- **Given data**
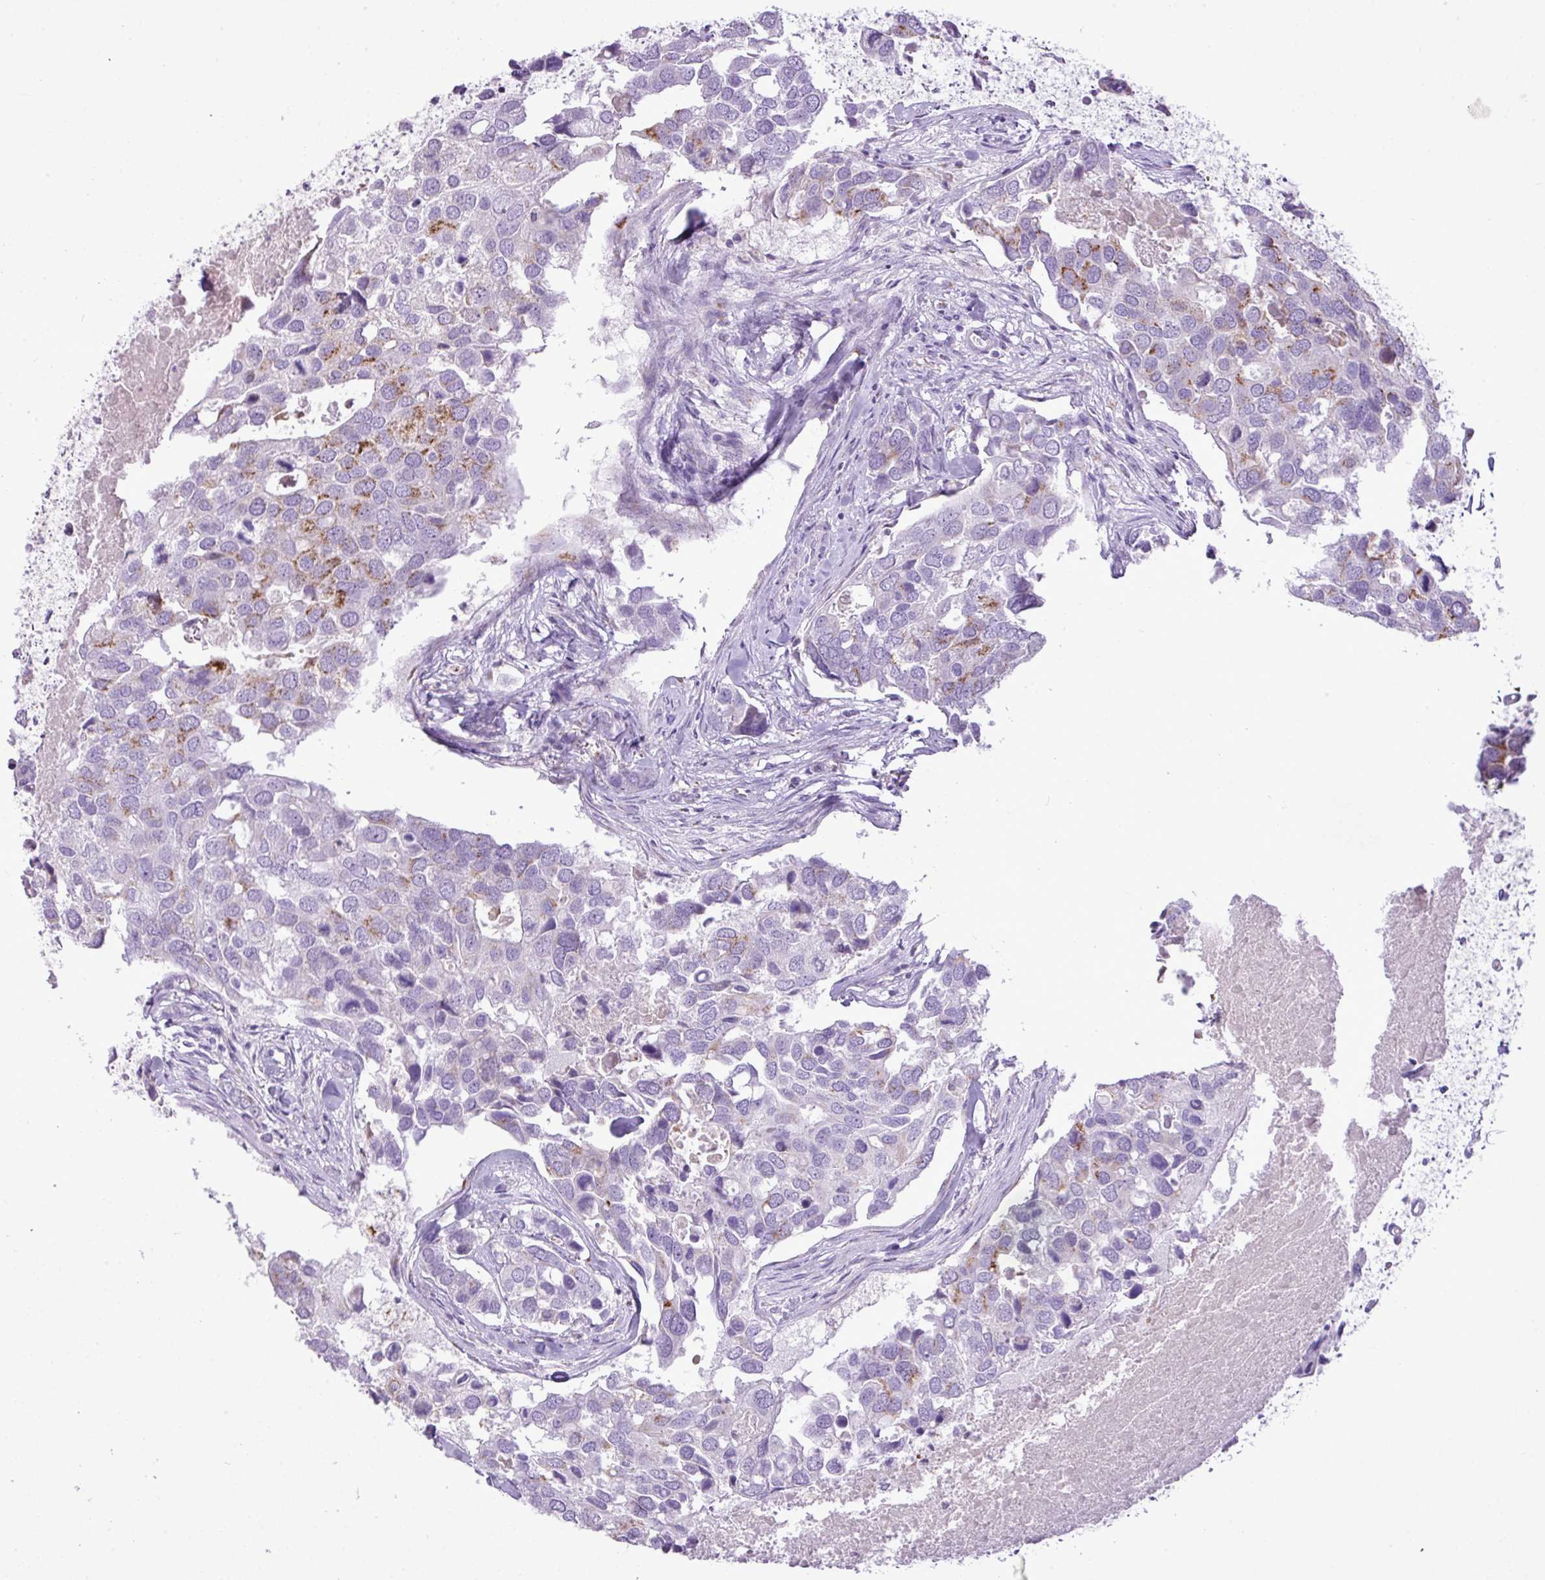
{"staining": {"intensity": "moderate", "quantity": "<25%", "location": "cytoplasmic/membranous"}, "tissue": "breast cancer", "cell_type": "Tumor cells", "image_type": "cancer", "snomed": [{"axis": "morphology", "description": "Duct carcinoma"}, {"axis": "topography", "description": "Breast"}], "caption": "The immunohistochemical stain highlights moderate cytoplasmic/membranous positivity in tumor cells of breast cancer tissue.", "gene": "FAM43A", "patient": {"sex": "female", "age": 83}}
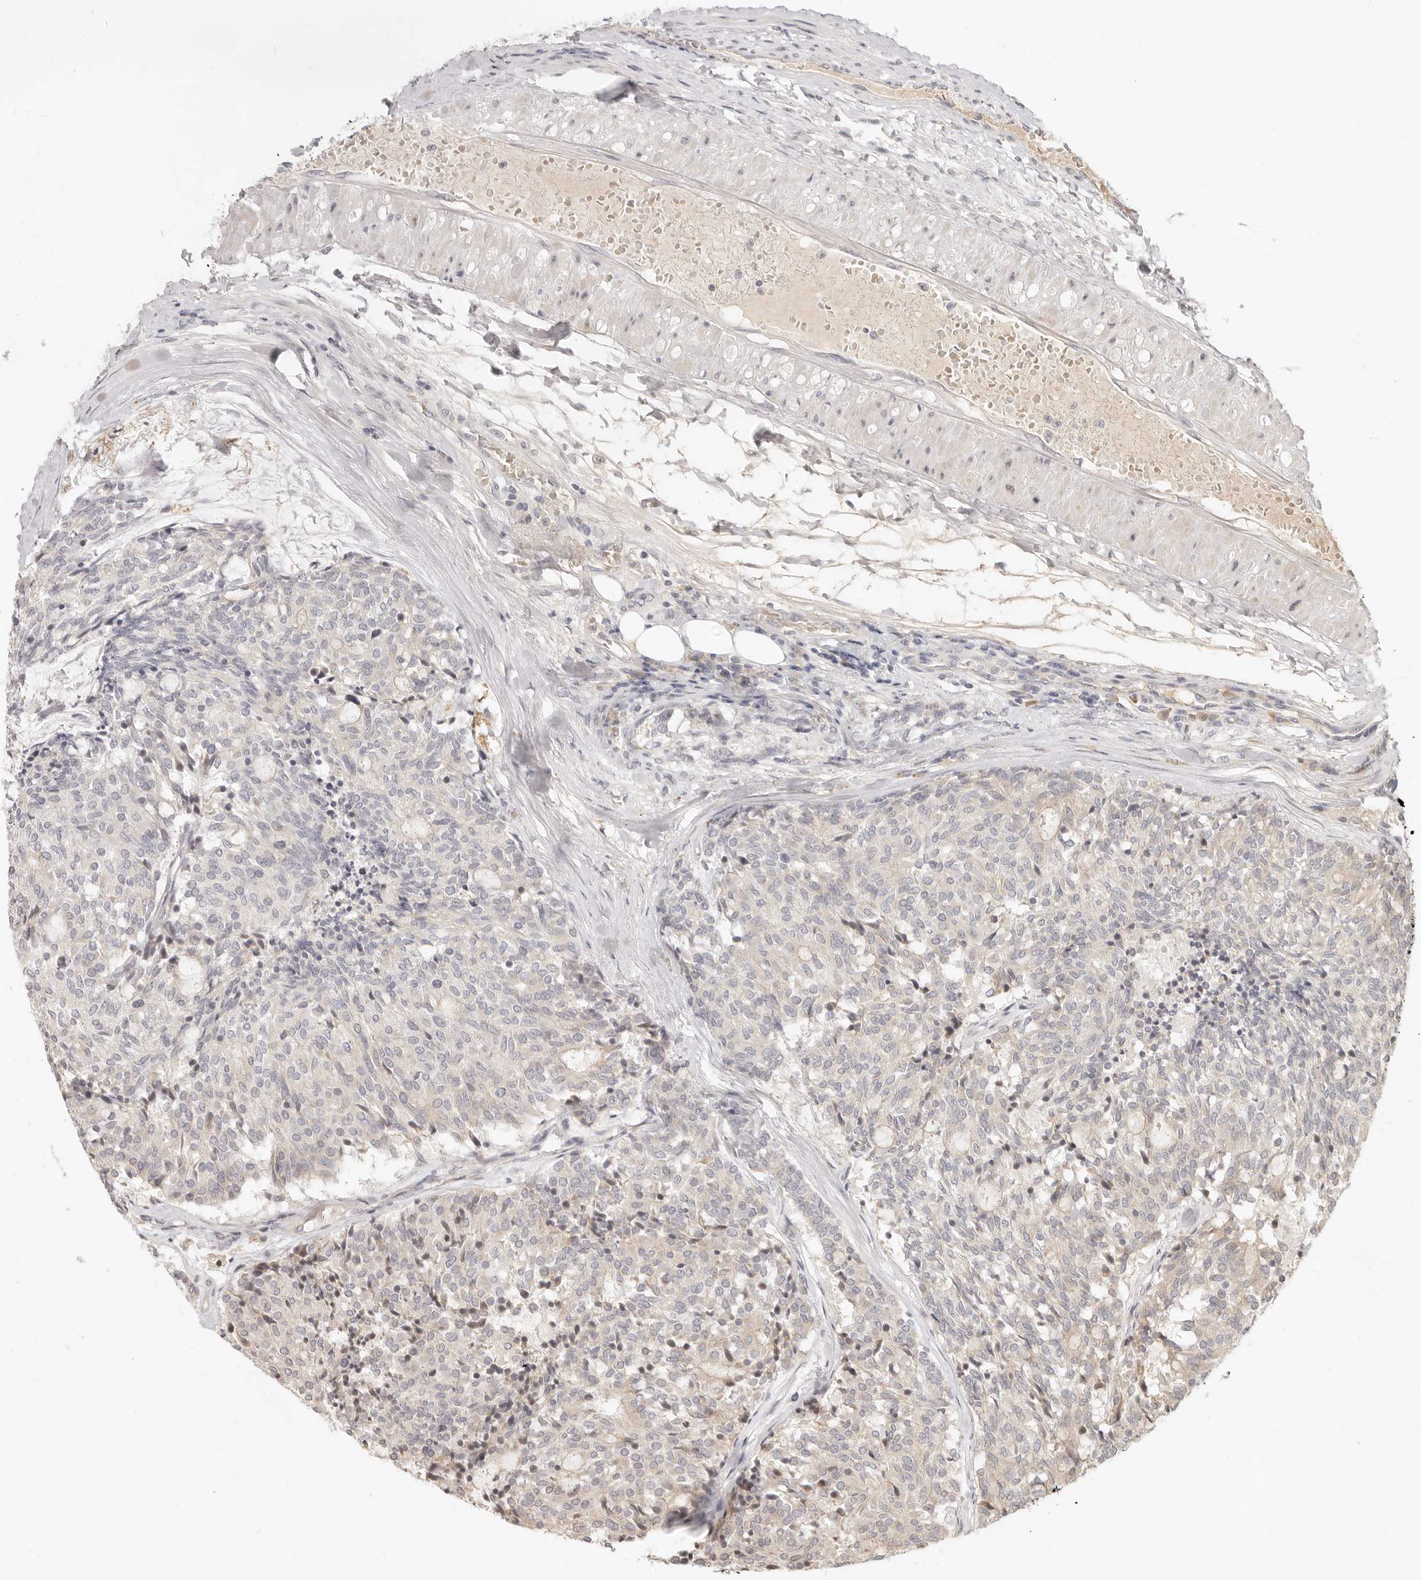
{"staining": {"intensity": "negative", "quantity": "none", "location": "none"}, "tissue": "carcinoid", "cell_type": "Tumor cells", "image_type": "cancer", "snomed": [{"axis": "morphology", "description": "Carcinoid, malignant, NOS"}, {"axis": "topography", "description": "Pancreas"}], "caption": "High magnification brightfield microscopy of carcinoid stained with DAB (brown) and counterstained with hematoxylin (blue): tumor cells show no significant staining.", "gene": "UBXN11", "patient": {"sex": "female", "age": 54}}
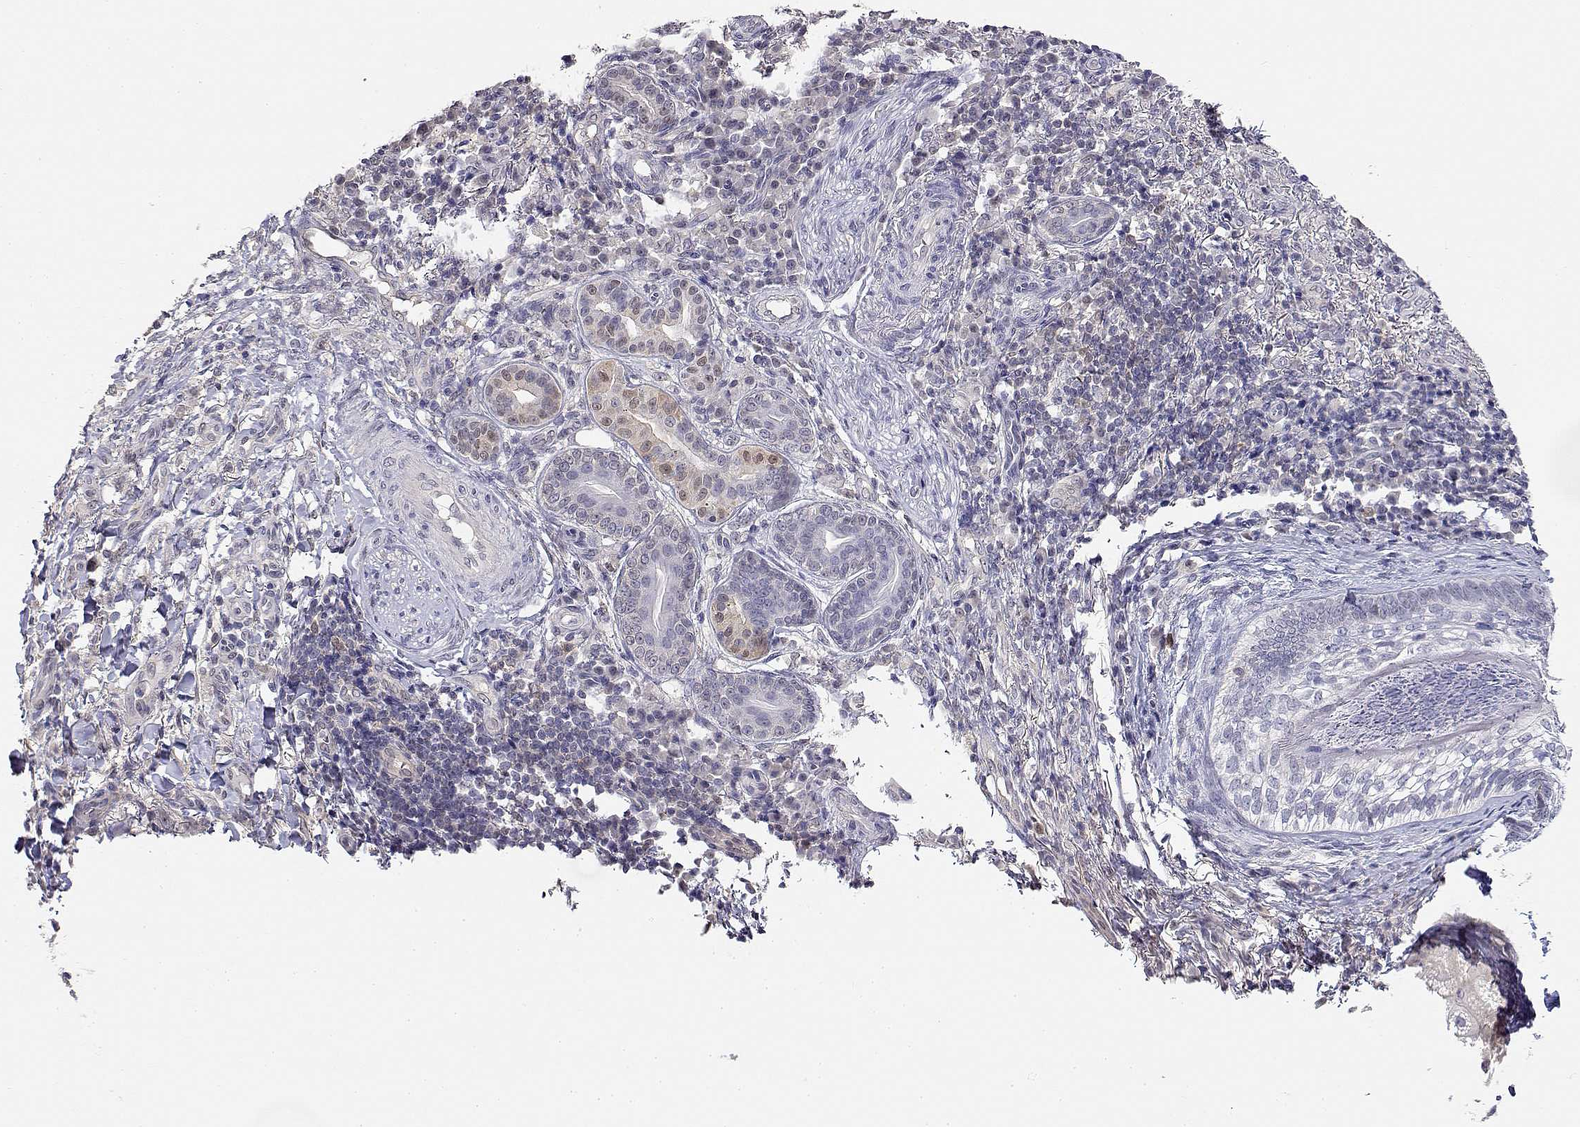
{"staining": {"intensity": "weak", "quantity": "<25%", "location": "cytoplasmic/membranous"}, "tissue": "skin cancer", "cell_type": "Tumor cells", "image_type": "cancer", "snomed": [{"axis": "morphology", "description": "Basal cell carcinoma"}, {"axis": "topography", "description": "Skin"}], "caption": "Tumor cells are negative for protein expression in human skin cancer (basal cell carcinoma).", "gene": "ADA", "patient": {"sex": "female", "age": 69}}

- **What is needed**
Set the preceding data down again word for word, omitting images.

- **Output for this exercise**
{"staining": {"intensity": "moderate", "quantity": "<25%", "location": "cytoplasmic/membranous"}, "tissue": "breast cancer", "cell_type": "Tumor cells", "image_type": "cancer", "snomed": [{"axis": "morphology", "description": "Duct carcinoma"}, {"axis": "topography", "description": "Breast"}], "caption": "The immunohistochemical stain highlights moderate cytoplasmic/membranous positivity in tumor cells of breast cancer tissue.", "gene": "FAM43A", "patient": {"sex": "female", "age": 83}}
{"staining": {"intensity": "negative", "quantity": "none", "location": "none"}, "tissue": "carcinoid", "cell_type": "Tumor cells", "image_type": "cancer", "snomed": [{"axis": "morphology", "description": "Carcinoid, malignant, NOS"}, {"axis": "topography", "description": "Pancreas"}], "caption": "High magnification brightfield microscopy of carcinoid stained with DAB (brown) and counterstained with hematoxylin (blue): tumor cells show no significant staining.", "gene": "UBXN11", "patient": {"sex": "female", "age": 54}}
{"staining": {"intensity": "weak", "quantity": "<25%", "location": "cytoplasmic/membranous"}, "tissue": "skin cancer", "cell_type": "Tumor cells", "image_type": "cancer", "snomed": [{"axis": "morphology", "description": "Basal cell carcinoma"}, {"axis": "topography", "description": "Skin"}], "caption": "Tumor cells are negative for protein expression in human skin cancer (basal cell carcinoma).", "gene": "ADA", "patient": {"sex": "female", "age": 69}}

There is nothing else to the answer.